José Luis Loarce

Con Permiso

José Luis Loarce


Trozos de vida

09/02/2021

Que los libros tienen vida propia es algo sabido. Libros, hablo, de los que se materializan en objetos, de los que adquieren volumen y forma impresa, grosor y olor a tinta, de los que se alinean en estanterías e invaden habitaciones colmatando altillos y rincones, los que acolchan y curan la vida y nos preguntan y nos sacuden el alma, e incluso a veces se ocultan.
Me refería a uno bien ordenado en su correspondiente estante, entre Laforet y Larra. Por ese trotar independiente que tienen, me salía al paso reclamando, treinta años después, una nueva lectura. De haber sido compañero de curso o de internado lo habría tenido muy cerca (uno, siempre entre los Jiménez y los López). Hablo de Luis Landero y sus Juegos de la edad tardía, la novela de su madurez tardía, su primera y acaso la mejor, exitosa y reconocida en 1990 con el Nacional de la Literatura y el de la Crítica, tallada por un buril poético y una fantasía imaginativa sorprendentes. 
Me preguntaba si los libros los hace también el tiempo en una especie de confrontación sin fin o es la literatura quien modela el paso del tiempo y a su vez nuestra percepción de lo real.
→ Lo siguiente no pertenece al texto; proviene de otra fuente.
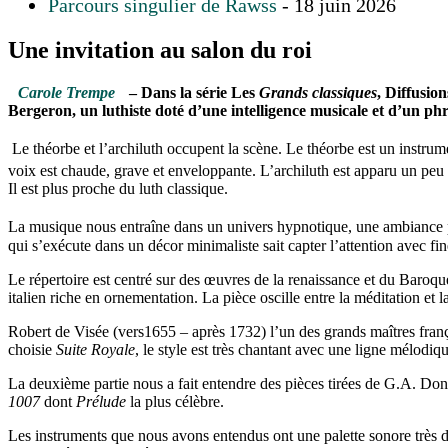
Parcours singulier de Rawss
- 18 juin 2026
Une invitation au salon du roi
Carole Trempe
–
Dans la série Les
Grands classiques
, Diffusio
Bergeron, un luthiste doté d’une intelligence musicale et d’un ph
Le théorbe et l’archiluth occupent la scène. Le théorbe est un instrume
voix est chaude, grave et enveloppante. L’archiluth est apparu un peu p
Il est plus proche du luth classique.
La musique nous entraîne dans un univers hypnotique, une ambiance pr
qui s’exécute dans un décor minimaliste sait capter l’attention avec fi
Le répertoire est centré sur des œuvres de la renaissance et du Baroq
italien riche en ornementation. La pièce oscille entre la méditation e
Robert de Visée (vers1655 – après 1732) l’un des grands maîtres frança
choisie
Suite Royale
, le style est très chantant avec une ligne mélodi
La deuxième partie nous a fait entendre des pièces tirées de G.A. Doni
1007
dont
Prélude
la plus célèbre.
Les instruments que nous avons entendus ont une palette sonore très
Tres décadas atrás nuestros ojos, como escribe referido a un personaje, podrían ser más «inexpresivos y cerámicos» al acompañar la quijotesca peripecia impostora de su oficinista Gregorio vestido por dentro y por fuera de escritor Faroni. Se cuestionaba Landero el estatuto de lo real y lo ficticio, lo quebradizo e incierto de la realidad y hasta qué punto el arte es una máscara inocente y la imaginación un juego tan peligroso como nutricio.
Retrato compasivo de nuestra fragilidad imposible, aquellos Juegos me encontraban ahora en una vida fuera del tiempo, porque como dice Jean-Claude Carrière en su libro de conversaciones con Umberto Eco Nadie acabará con los libros, cuando «nos sentimos un poco solos, un poco deprimidos, podemos acudir a ellos, y por otra parte, a veces hago inspecciones y descubro cosas escondidas cuya presencia había olvidado». Pero es que a veces esas cosas escondidas son tan tangibles como un billete de metro o una entrada del cine a modo de casual punto de lectura, o como, entre las páginas de este volumen, el extracto de la Caja Postal de una transferencia mensual —en cuyo blanco respaldo anoté algo de la novela— y esta hojita cuadriculada arrancada de un bloc: «Hola: estamos en el camping, acabamos de llegar. Venimos a tomar café con vosotros. Elías, Sara, Bruno y Montse». Era un verano cantábrico y aquel libro había viajado conmigo hasta el mar de Isla para retornar palpitante hoy, con estos trozos de nuestra vida.